What the task asks: Keep every word of the entries and print them exactly; the pictures stay out.
** Available data follows **
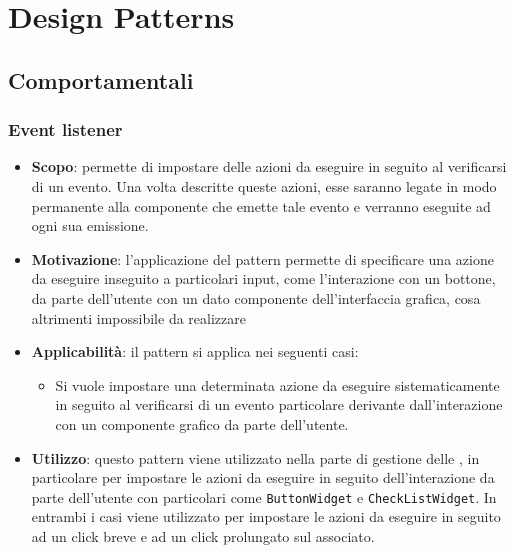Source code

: \section{Design Patterns}

\subsection{Comportamentali}
\subsubsection{Event listener}
\begin{itemize}
	\item \textbf{Scopo}: permette di impostare delle azioni da eseguire in seguito al verificarsi di un evento. Una volta descritte queste azioni, esse saranno legate in modo permanente alla componente che emette tale evento e verranno eseguite ad ogni sua emissione.
	\item \textbf{Motivazione}: l'applicazione del pattern  permette di specificare una azione da eseguire inseguito a particolari input, come l'interazione con un bottone, da parte dell'utente con un dato componente dell'interfaccia grafica, cosa altrimenti impossibile da realizzare
	\item \textbf{Applicabilità}: il pattern  si applica nei seguenti casi:
		  \begin{itemize}
		  		\item Si vuole impostare una determinata azione da eseguire sistematicamente in seguito al verificarsi di un evento particolare derivante dall'interazione con un componente grafico da parte dell'utente.
		  \end{itemize}
	\item \textbf{Utilizzo}: questo pattern viene utilizzato nella parte di gestione delle , in particolare per impostare le azioni da eseguire in seguito dell'interazione da parte dell'utente con particolari  come \texttt{ButtonWidget} e \texttt{CheckListWidget}. In entrambi i casi viene utilizzato per impostare le azioni da eseguire in seguito ad un click breve e ad un click prolungato sul  associato.
\end{itemize}

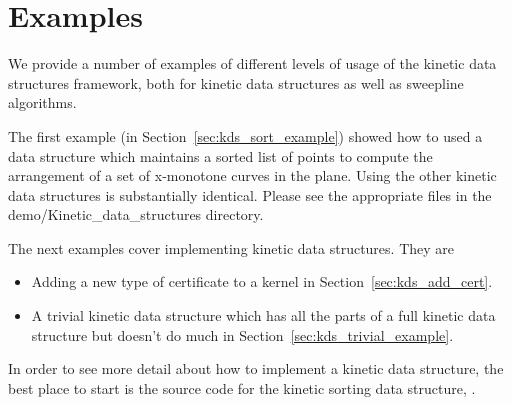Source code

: \section{Examples}
\label{sec:kds_examples}

We provide a number of examples of different levels of usage of the
kinetic data structures framework, both for kinetic data structures as
well as sweepline algorithms.

The first example (in Section~\ref{sec:kds_sort_example}) showed
how to used a data structure which maintains a sorted list of points
to compute the arrangement of a set of x-monotone curves in the
plane. Using the other kinetic data structures is substantially
identical. Please see the appropriate files in the
demo/Kinetic\_data\_structures directory.

The next examples cover implementing kinetic data structures. They are
\begin{itemize}
\item Adding a new type of certificate to a kernel in
  Section~\ref{sec:kds_add_cert}.
\item A trivial kinetic data structure which has all the parts of a
full kinetic data structure but doesn't do much in
Section~\ref{sec:kds_trivial_example}.
\end{itemize}

In order to see more detail about how to implement a kinetic data
structure, the best place to start is the source code for the kinetic
sorting data structure, .




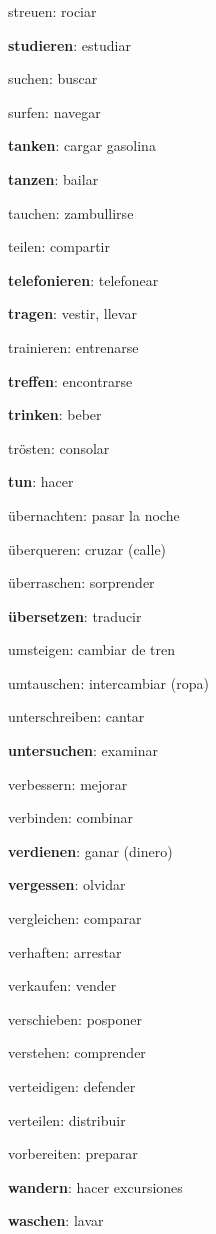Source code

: \begin{multicols}{2}
\begin{myitemize}
\item streuen: rociar
\item \textbf{studieren}: estudiar
\item suchen: buscar
\item surfen: navegar
\item \textbf{tanken}: cargar gasolina
\item \textbf{tanzen}: bailar
\item tauchen: zambullirse
\item teilen: compartir
\item \textbf{telefonieren}: telefonear
\item \textbf{tragen}: vestir, llevar
\item trainieren: entrenarse
\item \textbf{treffen}: encontrarse
\item \textbf{trinken}: beber
\item trösten: consolar
\item \textbf{tun}: hacer
\item übernachten: pasar la noche
\item überqueren: cruzar (calle)
\item überraschen: sorprender
\item \textbf{übersetzen}: traducir
\item umsteigen: cambiar de tren
\item umtauschen: intercambiar (ropa)
\item unterschreiben: cantar
\item \textbf{untersuchen}: examinar
\item verbessern: mejorar
\item verbinden: combinar
\item \textbf{verdienen}: ganar (dinero)
\item \textbf{vergessen}: olvidar
\item vergleichen: comparar
\item verhaften: arrestar
\item verkaufen: vender
\item verschieben: posponer
\item verstehen: comprender
\item verteidigen: defender
\item verteilen: distribuir
\item vorbereiten: preparar
\item \textbf{wandern}: hacer excursiones
\item \textbf{waschen}: lavar

\end{myitemize}
\end{multicols}
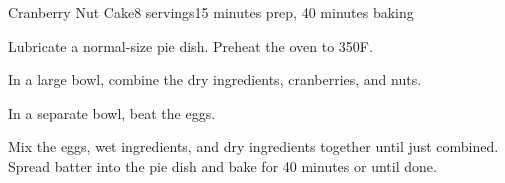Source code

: \documentclass[../Cookbook.tex]{subfiles}
\begin{document}
\begin{recipe}{Cranberry Nut Cake}{8 servings}{15 minutes prep, 40 minutes baking}

Lubricate a normal-size pie dish. Preheat the oven to 350\0F.

In a large bowl, combine the dry ingredients, cranberries, and nuts.

In a separate bowl, beat the eggs.

Mix the eggs, wet ingredients, and dry ingredients together until just combined. Spread batter into the pie dish and bake for 40 minutes or until done.

\end{recipe}
\end{document}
** End of Available data **
Response:
Source code

: \section{Design Patterns}

\subsection{Comportamentali}
\subsubsection{Event listener}
\begin{itemize}
	\item \textbf{Scopo}: permette di impostare delle azioni da eseguire in seguito al verificarsi di un evento. Una volta descritte queste azioni, esse saranno legate in modo permanente alla componente che emette tale evento e verranno eseguite ad ogni sua emissione.
	\item \textbf{Motivazione}: l'applicazione del pattern  permette di specificare una azione da eseguire inseguito a particolari input, come l'interazione con un bottone, da parte dell'utente con un dato componente dell'interfaccia grafica, cosa altrimenti impossibile da realizzare
	\item \textbf{Applicabilità}: il pattern  si applica nei seguenti casi:
		  \begin{itemize}
		  		\item Si vuole impostare una determinata azione da eseguire sistematicamente in seguito al verificarsi di un evento particolare derivante dall'interazione con un componente grafico da parte dell'utente.
		  \end{itemize}
	\item \textbf{Utilizzo}: questo pattern viene utilizzato nella parte di gestione delle , in particolare per impostare le azioni da eseguire in seguito dell'interazione da parte dell'utente con particolari  come \texttt{ButtonWidget} e \texttt{CheckListWidget}. In entrambi i casi viene utilizzato per impostare le azioni da eseguire in seguito ad un click breve e ad un click prolungato sul  associato.
\end{itemize}

Source code

: \section{Examples}
\label{sec:kds_examples}

We provide a number of examples of different levels of usage of the
kinetic data structures framework, both for kinetic data structures as
well as sweepline algorithms.

The first example (in Section~\ref{sec:kds_sort_example}) showed
how to used a data structure which maintains a sorted list of points
to compute the arrangement of a set of x-monotone curves in the
plane. Using the other kinetic data structures is substantially
identical. Please see the appropriate files in the
demo/Kinetic\_data\_structures directory.

The next examples cover implementing kinetic data structures. They are
\begin{itemize}
\item Adding a new type of certificate to a kernel in
  Section~\ref{sec:kds_add_cert}.
\item A trivial kinetic data structure which has all the parts of a
full kinetic data structure but doesn't do much in
Section~\ref{sec:kds_trivial_example}.
\end{itemize}

In order to see more detail about how to implement a kinetic data
structure, the best place to start is the source code for the kinetic
sorting data structure, .




Source code

: \begin{multicols}{2}
\begin{myitemize}
\item streuen: rociar
\item \textbf{studieren}: estudiar
\item suchen: buscar
\item surfen: navegar
\item \textbf{tanken}: cargar gasolina
\item \textbf{tanzen}: bailar
\item tauchen: zambullirse
\item teilen: compartir
\item \textbf{telefonieren}: telefonear
\item \textbf{tragen}: vestir, llevar
\item trainieren: entrenarse
\item \textbf{treffen}: encontrarse
\item \textbf{trinken}: beber
\item trösten: consolar
\item \textbf{tun}: hacer
\item übernachten: pasar la noche
\item überqueren: cruzar (calle)
\item überraschen: sorprender
\item \textbf{übersetzen}: traducir
\item umsteigen: cambiar de tren
\item umtauschen: intercambiar (ropa)
\item unterschreiben: cantar
\item \textbf{untersuchen}: examinar
\item verbessern: mejorar
\item verbinden: combinar
\item \textbf{verdienen}: ganar (dinero)
\item \textbf{vergessen}: olvidar
\item vergleichen: comparar
\item verhaften: arrestar
\item verkaufen: vender
\item verschieben: posponer
\item verstehen: comprender
\item verteidigen: defender
\item verteilen: distribuir
\item vorbereiten: preparar
\item \textbf{wandern}: hacer excursiones
\item \textbf{waschen}: lavar

\end{myitemize}
\end{multicols}
Source code

: \documentclass[../Cookbook.tex]{subfiles}
\begin{document}
\begin{recipe}{Cranberry Nut Cake}{8 servings}{15 minutes prep, 40 minutes baking}

Lubricate a normal-size pie dish. Preheat the oven to 350\0F.

In a large bowl, combine the dry ingredients, cranberries, and nuts.

In a separate bowl, beat the eggs.

Mix the eggs, wet ingredients, and dry ingredients together until just combined. Spread batter into the pie dish and bake for 40 minutes or until done.

\end{recipe}
\end{document}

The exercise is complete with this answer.